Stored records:

********************

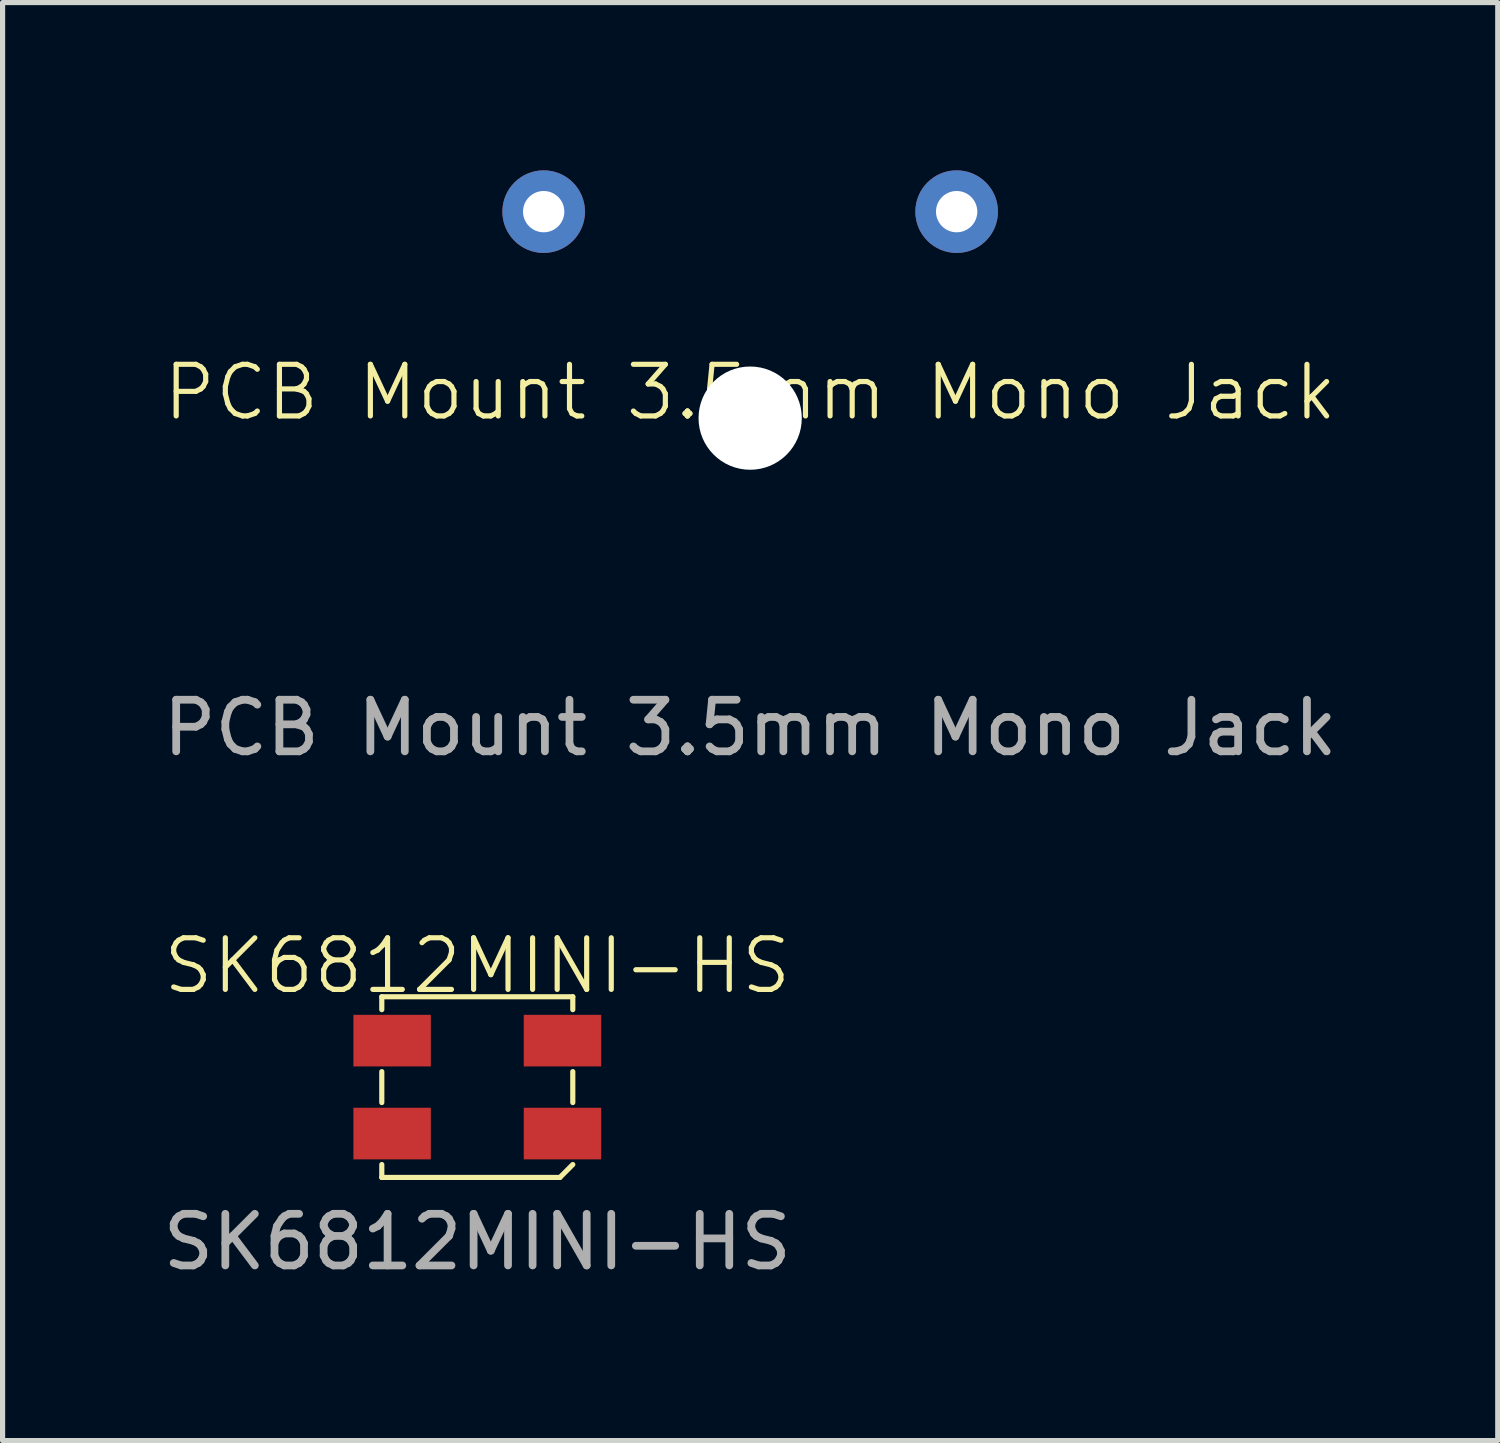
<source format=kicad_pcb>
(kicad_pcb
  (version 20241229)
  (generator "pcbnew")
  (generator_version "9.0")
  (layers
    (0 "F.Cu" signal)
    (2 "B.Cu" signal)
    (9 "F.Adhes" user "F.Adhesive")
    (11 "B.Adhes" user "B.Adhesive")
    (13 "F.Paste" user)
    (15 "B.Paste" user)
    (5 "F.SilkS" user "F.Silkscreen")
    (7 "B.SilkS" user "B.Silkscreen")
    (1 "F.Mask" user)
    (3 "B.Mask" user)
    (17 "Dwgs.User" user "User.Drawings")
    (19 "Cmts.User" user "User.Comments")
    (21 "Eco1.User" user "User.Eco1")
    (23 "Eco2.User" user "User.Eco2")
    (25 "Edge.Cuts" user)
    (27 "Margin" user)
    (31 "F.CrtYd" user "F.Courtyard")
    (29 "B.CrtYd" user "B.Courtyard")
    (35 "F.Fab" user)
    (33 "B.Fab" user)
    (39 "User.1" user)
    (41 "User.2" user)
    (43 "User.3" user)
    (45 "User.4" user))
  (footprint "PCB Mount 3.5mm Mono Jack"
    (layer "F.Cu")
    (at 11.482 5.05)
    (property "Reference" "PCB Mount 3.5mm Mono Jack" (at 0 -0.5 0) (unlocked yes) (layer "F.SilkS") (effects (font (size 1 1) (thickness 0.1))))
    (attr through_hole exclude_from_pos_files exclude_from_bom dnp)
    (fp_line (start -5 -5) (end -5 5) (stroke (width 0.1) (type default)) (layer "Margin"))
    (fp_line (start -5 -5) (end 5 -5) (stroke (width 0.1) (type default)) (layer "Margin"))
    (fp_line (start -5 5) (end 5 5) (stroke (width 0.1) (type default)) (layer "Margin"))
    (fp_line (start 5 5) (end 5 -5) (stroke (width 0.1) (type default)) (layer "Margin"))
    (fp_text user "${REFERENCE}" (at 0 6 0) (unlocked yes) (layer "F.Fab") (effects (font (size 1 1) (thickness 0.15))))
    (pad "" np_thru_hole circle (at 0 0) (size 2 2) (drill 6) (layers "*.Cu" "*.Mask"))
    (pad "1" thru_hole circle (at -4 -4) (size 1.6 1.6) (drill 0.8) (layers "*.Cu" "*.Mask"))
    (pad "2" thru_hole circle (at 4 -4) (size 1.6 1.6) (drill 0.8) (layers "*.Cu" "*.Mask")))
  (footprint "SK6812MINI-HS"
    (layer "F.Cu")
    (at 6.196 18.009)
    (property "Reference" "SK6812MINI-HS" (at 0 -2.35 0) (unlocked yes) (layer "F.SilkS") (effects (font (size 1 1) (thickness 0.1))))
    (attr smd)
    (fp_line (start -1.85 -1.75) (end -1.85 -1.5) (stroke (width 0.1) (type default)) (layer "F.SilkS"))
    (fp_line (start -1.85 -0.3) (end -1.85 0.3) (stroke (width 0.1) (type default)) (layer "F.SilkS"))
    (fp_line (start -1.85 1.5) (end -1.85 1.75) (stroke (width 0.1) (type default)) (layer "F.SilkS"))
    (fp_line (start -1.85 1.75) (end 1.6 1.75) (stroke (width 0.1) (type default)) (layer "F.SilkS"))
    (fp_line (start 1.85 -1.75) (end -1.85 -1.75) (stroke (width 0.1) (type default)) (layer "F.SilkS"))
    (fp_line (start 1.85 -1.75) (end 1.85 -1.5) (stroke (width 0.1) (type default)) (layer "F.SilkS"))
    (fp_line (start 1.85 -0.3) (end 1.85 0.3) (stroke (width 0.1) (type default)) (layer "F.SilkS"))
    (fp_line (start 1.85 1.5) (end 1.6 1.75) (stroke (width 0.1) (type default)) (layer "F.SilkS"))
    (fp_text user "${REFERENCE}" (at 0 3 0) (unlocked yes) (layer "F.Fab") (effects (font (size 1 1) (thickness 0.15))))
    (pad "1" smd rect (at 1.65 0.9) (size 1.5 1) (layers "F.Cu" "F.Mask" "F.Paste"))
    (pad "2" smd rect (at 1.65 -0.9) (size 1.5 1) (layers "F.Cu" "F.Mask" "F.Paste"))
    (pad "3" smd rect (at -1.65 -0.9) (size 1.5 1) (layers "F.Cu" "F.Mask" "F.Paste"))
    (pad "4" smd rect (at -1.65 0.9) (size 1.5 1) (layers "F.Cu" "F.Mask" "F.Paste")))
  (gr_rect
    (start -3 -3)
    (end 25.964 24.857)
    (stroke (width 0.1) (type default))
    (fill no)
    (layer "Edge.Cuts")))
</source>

********************

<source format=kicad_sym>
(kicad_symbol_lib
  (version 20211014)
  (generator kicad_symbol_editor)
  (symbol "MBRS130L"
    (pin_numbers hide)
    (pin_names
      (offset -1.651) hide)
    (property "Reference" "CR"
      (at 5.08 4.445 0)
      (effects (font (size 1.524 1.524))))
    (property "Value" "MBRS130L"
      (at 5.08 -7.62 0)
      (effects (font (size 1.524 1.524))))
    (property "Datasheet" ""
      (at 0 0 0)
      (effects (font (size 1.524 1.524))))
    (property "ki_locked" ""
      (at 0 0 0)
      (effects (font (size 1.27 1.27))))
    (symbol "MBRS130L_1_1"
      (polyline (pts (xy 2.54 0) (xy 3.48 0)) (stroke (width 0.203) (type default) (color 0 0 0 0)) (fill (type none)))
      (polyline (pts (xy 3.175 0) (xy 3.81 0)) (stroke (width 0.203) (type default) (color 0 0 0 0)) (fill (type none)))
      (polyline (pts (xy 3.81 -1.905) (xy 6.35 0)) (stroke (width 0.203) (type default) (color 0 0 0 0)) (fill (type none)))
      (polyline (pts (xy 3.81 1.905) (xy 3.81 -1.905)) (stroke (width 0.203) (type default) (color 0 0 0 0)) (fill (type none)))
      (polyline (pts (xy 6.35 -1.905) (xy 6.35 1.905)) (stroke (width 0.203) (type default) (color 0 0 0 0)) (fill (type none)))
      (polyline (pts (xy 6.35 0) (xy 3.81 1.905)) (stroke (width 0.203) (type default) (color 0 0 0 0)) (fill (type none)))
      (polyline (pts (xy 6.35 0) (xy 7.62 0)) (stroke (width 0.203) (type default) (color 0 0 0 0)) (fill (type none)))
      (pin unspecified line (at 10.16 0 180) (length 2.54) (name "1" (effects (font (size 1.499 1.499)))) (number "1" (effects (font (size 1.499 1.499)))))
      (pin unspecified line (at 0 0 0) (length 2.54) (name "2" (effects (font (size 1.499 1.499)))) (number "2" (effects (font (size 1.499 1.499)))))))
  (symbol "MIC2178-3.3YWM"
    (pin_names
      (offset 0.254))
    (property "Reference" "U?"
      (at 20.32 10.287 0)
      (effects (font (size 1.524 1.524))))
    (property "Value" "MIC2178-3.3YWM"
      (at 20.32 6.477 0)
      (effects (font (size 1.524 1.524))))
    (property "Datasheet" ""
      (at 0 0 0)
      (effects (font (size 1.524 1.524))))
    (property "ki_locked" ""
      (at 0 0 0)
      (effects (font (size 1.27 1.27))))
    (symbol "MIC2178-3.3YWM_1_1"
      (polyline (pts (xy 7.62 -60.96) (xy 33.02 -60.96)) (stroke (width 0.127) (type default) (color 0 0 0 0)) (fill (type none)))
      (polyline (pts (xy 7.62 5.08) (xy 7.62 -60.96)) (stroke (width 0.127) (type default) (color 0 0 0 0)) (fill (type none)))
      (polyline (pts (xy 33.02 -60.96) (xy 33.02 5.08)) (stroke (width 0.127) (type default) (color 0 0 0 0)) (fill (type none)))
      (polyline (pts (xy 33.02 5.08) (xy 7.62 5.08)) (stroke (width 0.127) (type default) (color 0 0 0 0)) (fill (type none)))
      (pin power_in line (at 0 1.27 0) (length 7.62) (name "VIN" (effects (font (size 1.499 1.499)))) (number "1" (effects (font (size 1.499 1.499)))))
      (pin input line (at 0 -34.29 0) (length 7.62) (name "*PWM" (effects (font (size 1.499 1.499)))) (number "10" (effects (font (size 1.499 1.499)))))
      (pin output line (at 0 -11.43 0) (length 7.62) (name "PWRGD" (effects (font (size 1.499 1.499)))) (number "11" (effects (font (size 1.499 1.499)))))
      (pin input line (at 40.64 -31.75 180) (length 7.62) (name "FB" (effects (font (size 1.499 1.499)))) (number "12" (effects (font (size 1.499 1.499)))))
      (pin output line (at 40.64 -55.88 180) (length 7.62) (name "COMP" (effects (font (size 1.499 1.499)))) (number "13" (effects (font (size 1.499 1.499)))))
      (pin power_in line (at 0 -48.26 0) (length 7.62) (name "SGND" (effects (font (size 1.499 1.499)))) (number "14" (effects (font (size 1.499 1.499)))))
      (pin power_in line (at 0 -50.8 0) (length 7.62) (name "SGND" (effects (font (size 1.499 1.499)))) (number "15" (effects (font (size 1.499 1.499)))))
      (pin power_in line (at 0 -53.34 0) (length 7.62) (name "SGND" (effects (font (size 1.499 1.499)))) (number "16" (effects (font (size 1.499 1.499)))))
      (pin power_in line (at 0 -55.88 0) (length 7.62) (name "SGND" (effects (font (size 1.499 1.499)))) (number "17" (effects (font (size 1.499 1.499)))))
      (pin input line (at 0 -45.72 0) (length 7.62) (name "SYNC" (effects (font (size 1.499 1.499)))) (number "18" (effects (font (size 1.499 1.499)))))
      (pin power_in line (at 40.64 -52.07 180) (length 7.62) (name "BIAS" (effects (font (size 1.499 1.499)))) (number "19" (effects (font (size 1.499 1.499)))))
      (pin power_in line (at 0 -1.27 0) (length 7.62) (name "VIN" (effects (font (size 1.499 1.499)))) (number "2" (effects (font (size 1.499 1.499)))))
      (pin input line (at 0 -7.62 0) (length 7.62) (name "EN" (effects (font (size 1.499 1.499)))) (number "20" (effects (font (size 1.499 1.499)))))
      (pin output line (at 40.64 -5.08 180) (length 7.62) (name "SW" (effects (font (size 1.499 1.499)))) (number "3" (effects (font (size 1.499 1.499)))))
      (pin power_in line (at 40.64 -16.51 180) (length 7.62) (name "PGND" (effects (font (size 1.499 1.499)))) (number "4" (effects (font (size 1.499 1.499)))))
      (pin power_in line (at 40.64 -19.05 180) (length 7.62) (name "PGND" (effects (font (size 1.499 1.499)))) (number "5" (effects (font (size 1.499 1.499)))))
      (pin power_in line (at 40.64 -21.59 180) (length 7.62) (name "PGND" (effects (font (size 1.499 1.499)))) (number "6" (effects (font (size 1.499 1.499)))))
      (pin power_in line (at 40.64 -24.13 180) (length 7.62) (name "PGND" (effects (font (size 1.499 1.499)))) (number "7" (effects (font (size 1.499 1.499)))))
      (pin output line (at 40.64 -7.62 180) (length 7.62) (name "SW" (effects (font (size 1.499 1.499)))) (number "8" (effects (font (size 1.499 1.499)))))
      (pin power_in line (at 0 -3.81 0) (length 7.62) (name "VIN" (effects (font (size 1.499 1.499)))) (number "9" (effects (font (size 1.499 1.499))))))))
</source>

********************

Task to carry out:
Please return every line in the data that includes the string "Courtyard".

Solution:
    (31 "F.CrtYd" user "F.Courtyard")
    (29 "B.CrtYd" user "B.Courtyard")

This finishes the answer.